Oral Contributed Presentation
RAM
Bhavya Sharma, PhD
Associate Professor
University of Tennessee
Knoxville, Tennessee, United States
Wilson A. Garuba
Research Assistant
university of tennessee
Louisville, Tennessee, United States
Kevin Ledford
Graduate Student
University of Tennessee
Knoxville, Tennessee, United States
Many neurological diseases are difficult to diagnose, particularly in the early stages of disease progression where treatment would be most beneficial. For various conditions, including mental health disorders, changes in neurochemical concentrations indicate the onset or progression of the disease. Patients with clinical depression are often deficient in neurotransmitters including dopamine, serotonin, and norepinephrine.
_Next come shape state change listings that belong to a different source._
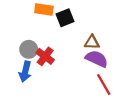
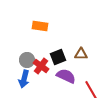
black square: (65, 18) -> (58, 57), moved
purple semicircle: (97, 59) -> (66, 76), moved

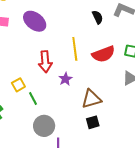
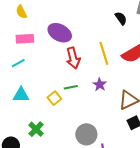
red arrow: (45, 62) -> (73, 58), moved
green line: (33, 98) -> (71, 87), moved, turned -64

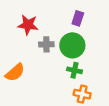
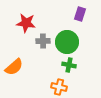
purple rectangle: (78, 18) -> (80, 14), moved
orange cross: (82, 94) -> (59, 87), moved

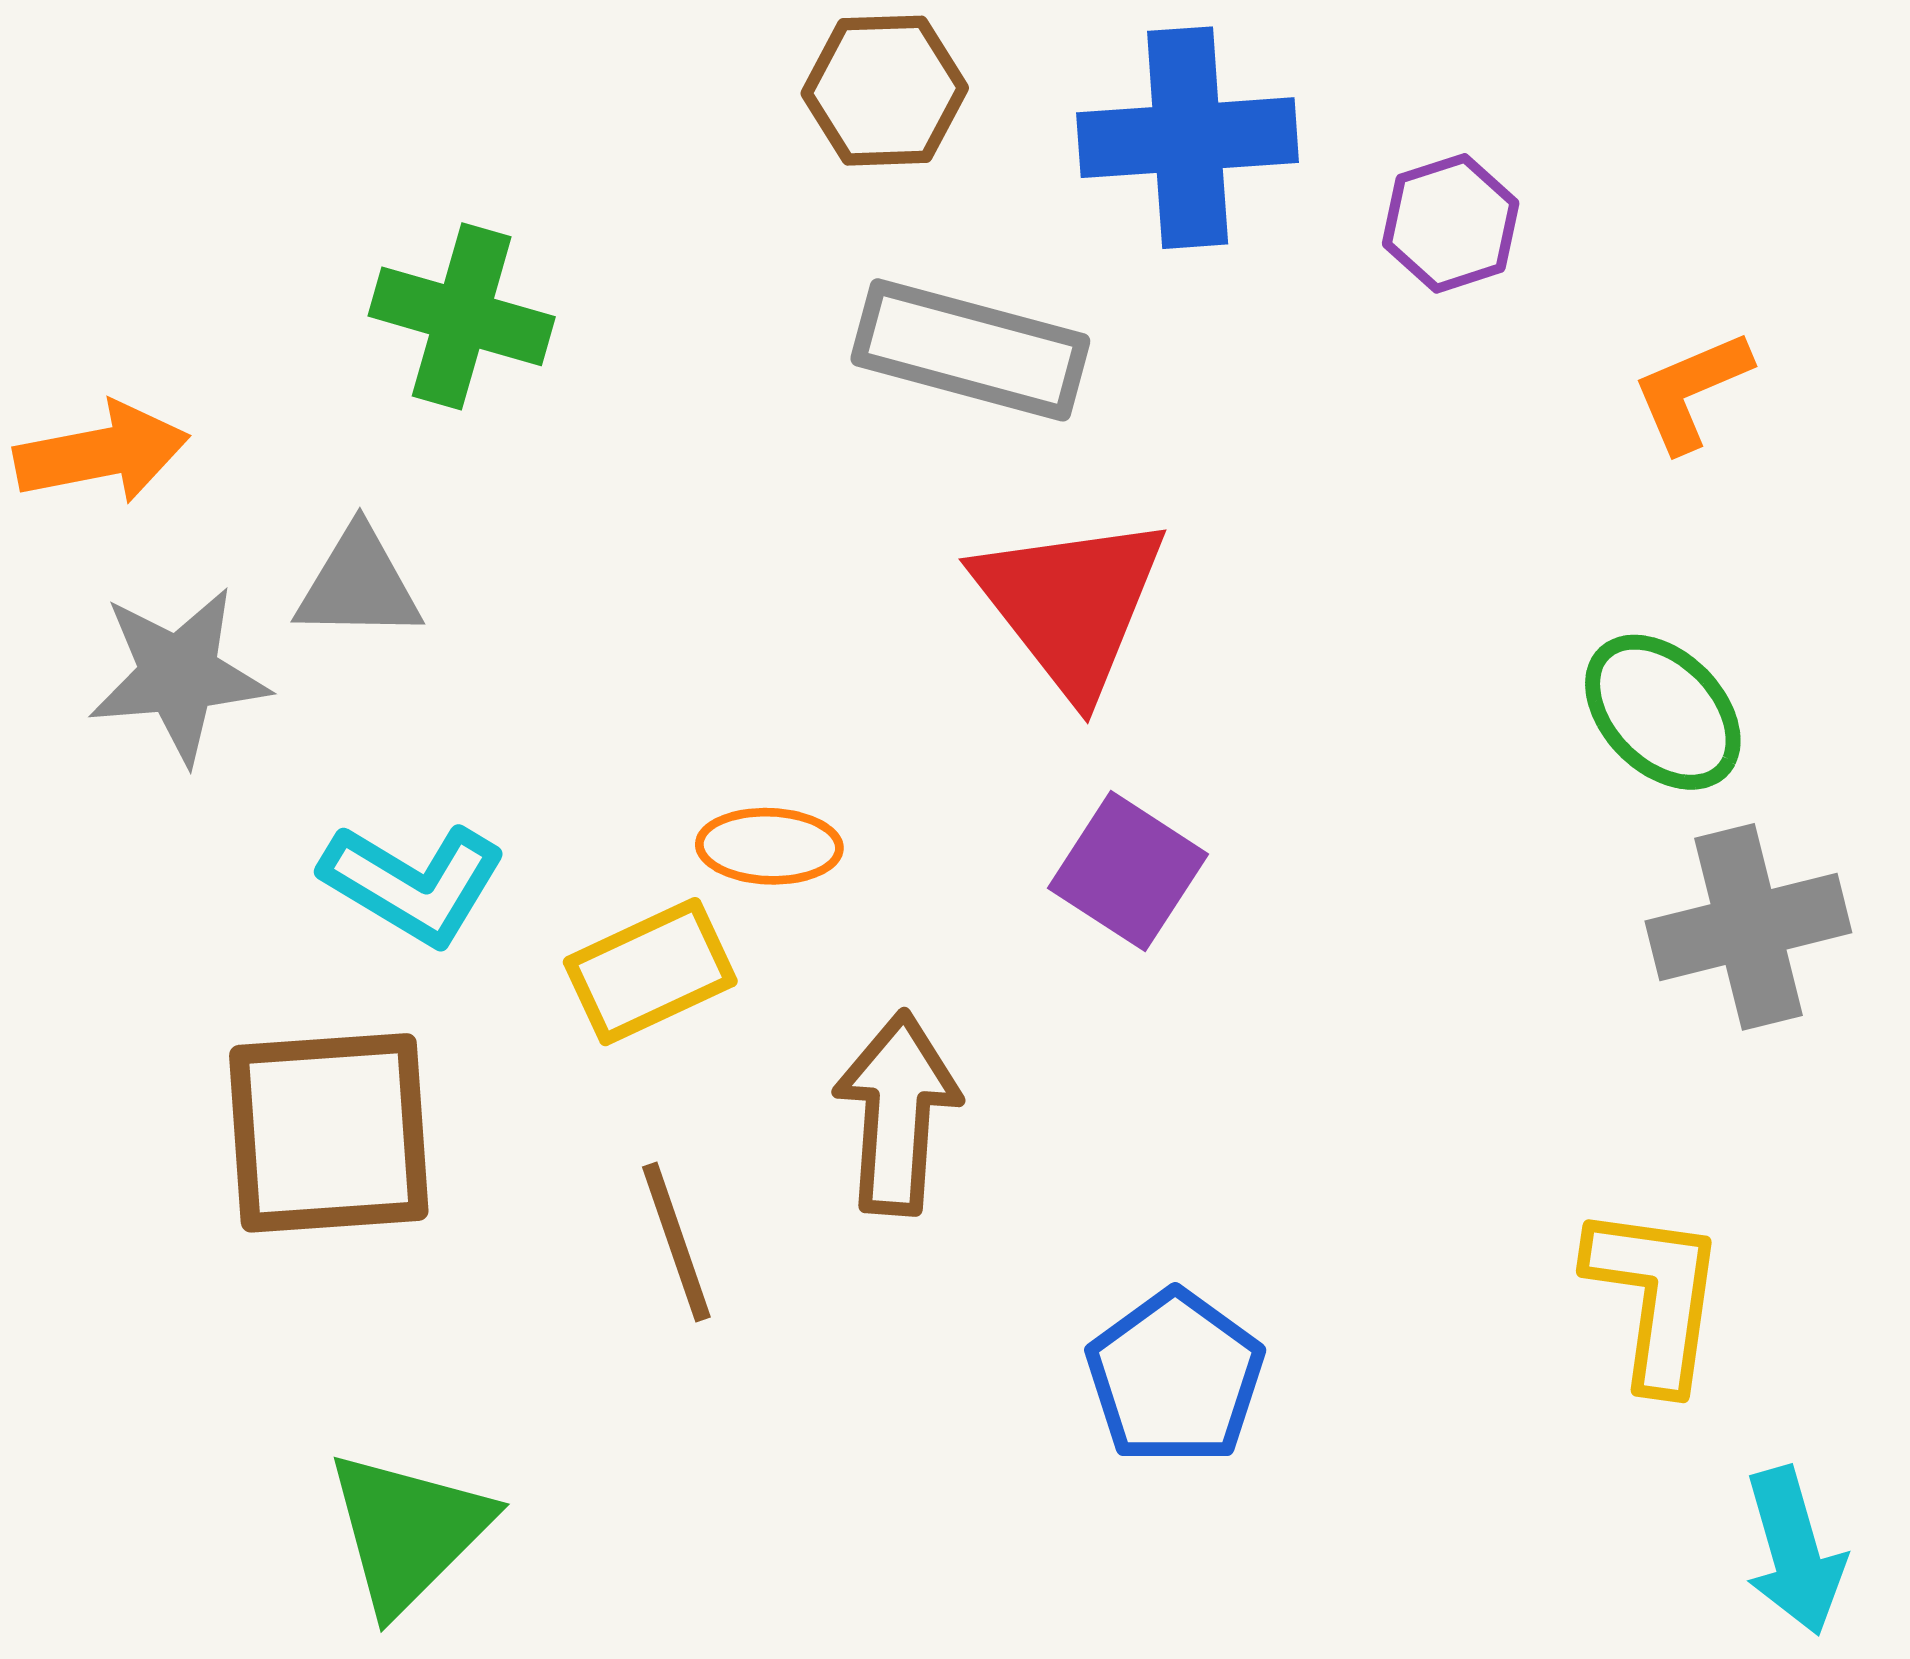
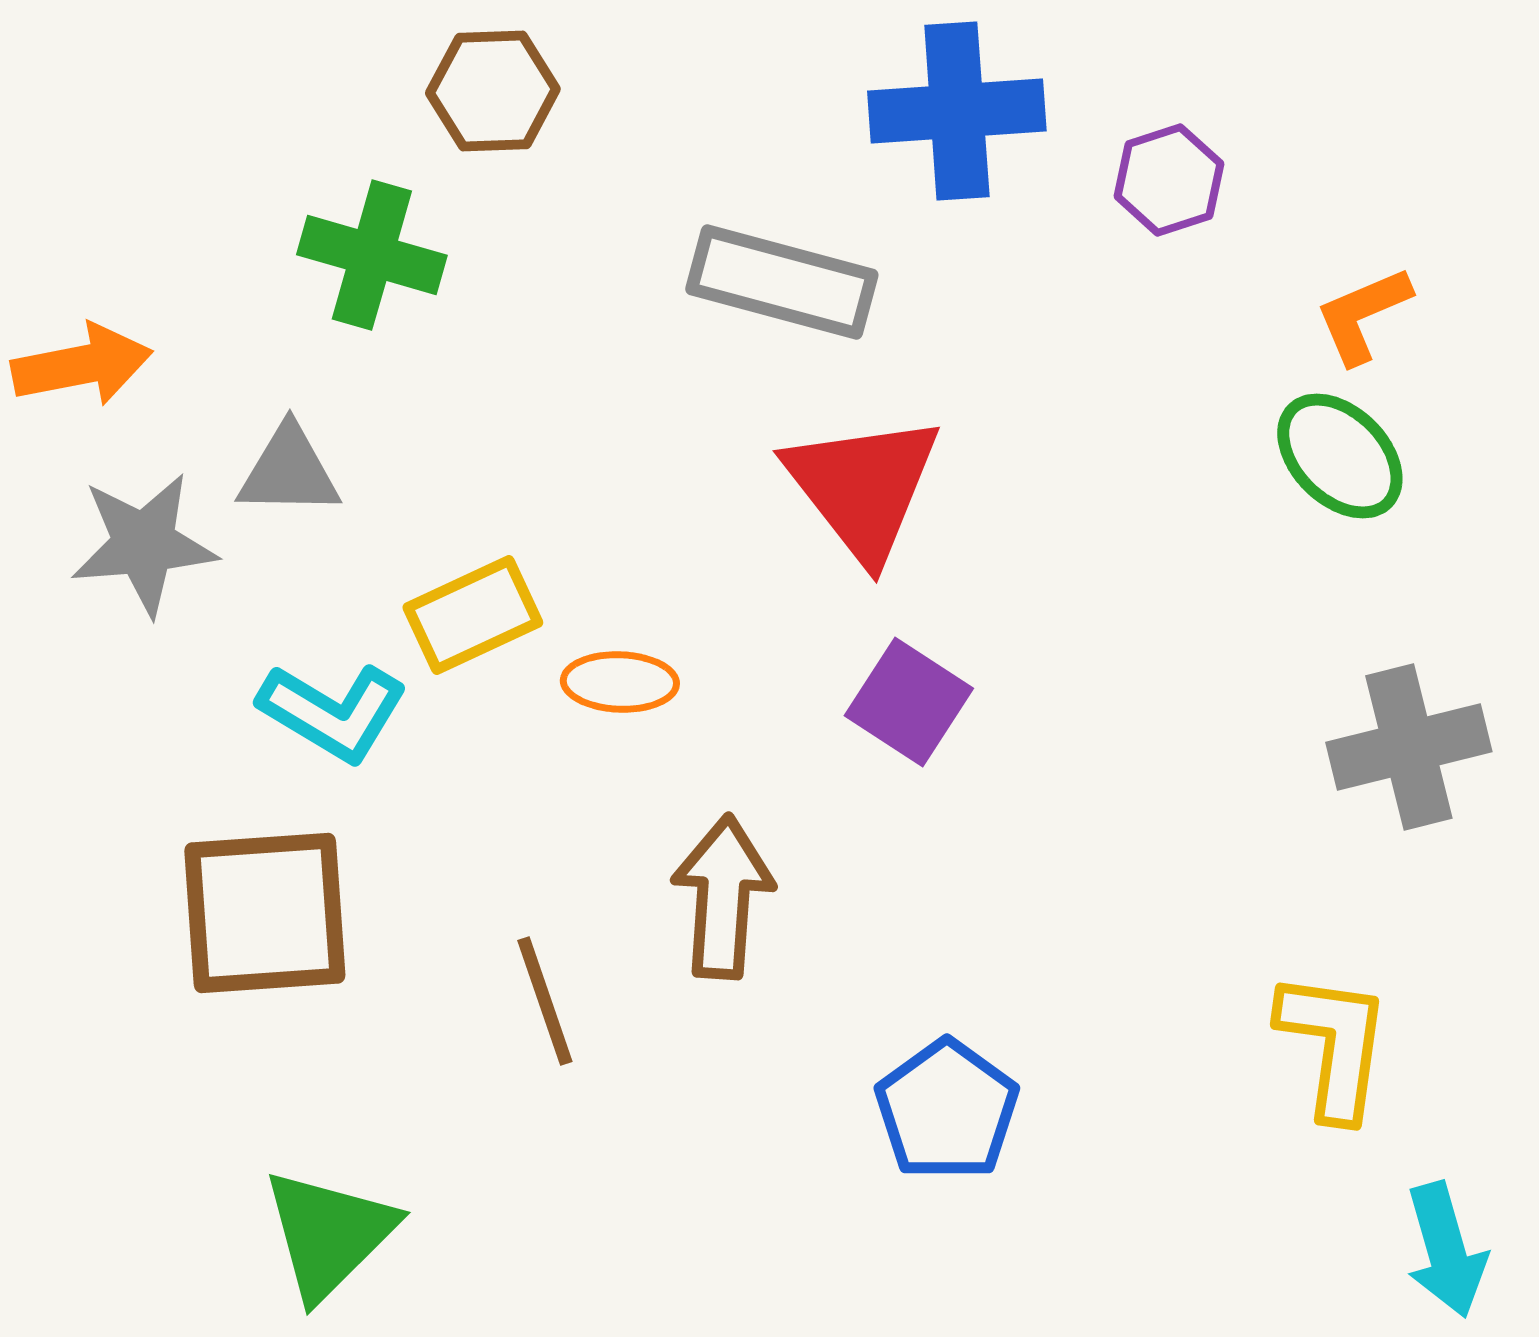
brown hexagon: (885, 91) -> (493, 91), moved
green ellipse: (1663, 712) -> (1340, 456), moved
yellow rectangle: (650, 972) -> (473, 615), moved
While it is known that understanding neurochemical concentrations are integral to diagnosing various neurological conditions, they are rarely monitored. Methods used for measuring and quantifying neurochemical concentrations require large, expensive instrumentation, complex sample preparation, and long collection times. There is an urgent need for the development of neurochemical sensing methods for early disease detection that are rapid, label-free, selective, and involve little to no sample preparation. Surface-enhanced Raman spectroscopy (SERS) is a highly sensitive and specific vibrational spectroscopy that can be applied towards neurochemical sensing. Here we integrate SERS with Deep Learning and a supervised spectral unmixing function, non-negative least squares (NNLS), to deconvolute the neurochemical signals in SERS spectra of cerebral spinal fluid (CSF) extracted from sheep. The NNLS analysis identified approximately ten components that comprised the CSF SERS spectra. The components were then input in a pretrained neural network and compare with the SERS spectra of eight neurochemicals (dopamine, serotonin, melatonin, epinephrine, norepinephrine, 5-HIAA, and DOPAC) using cosine similarity. We will highlight the power of combining SERS with machine learning for a rapid and reliable method to deconvolute the SERS spectra of ovine CSF and determine the neurochemical contributions.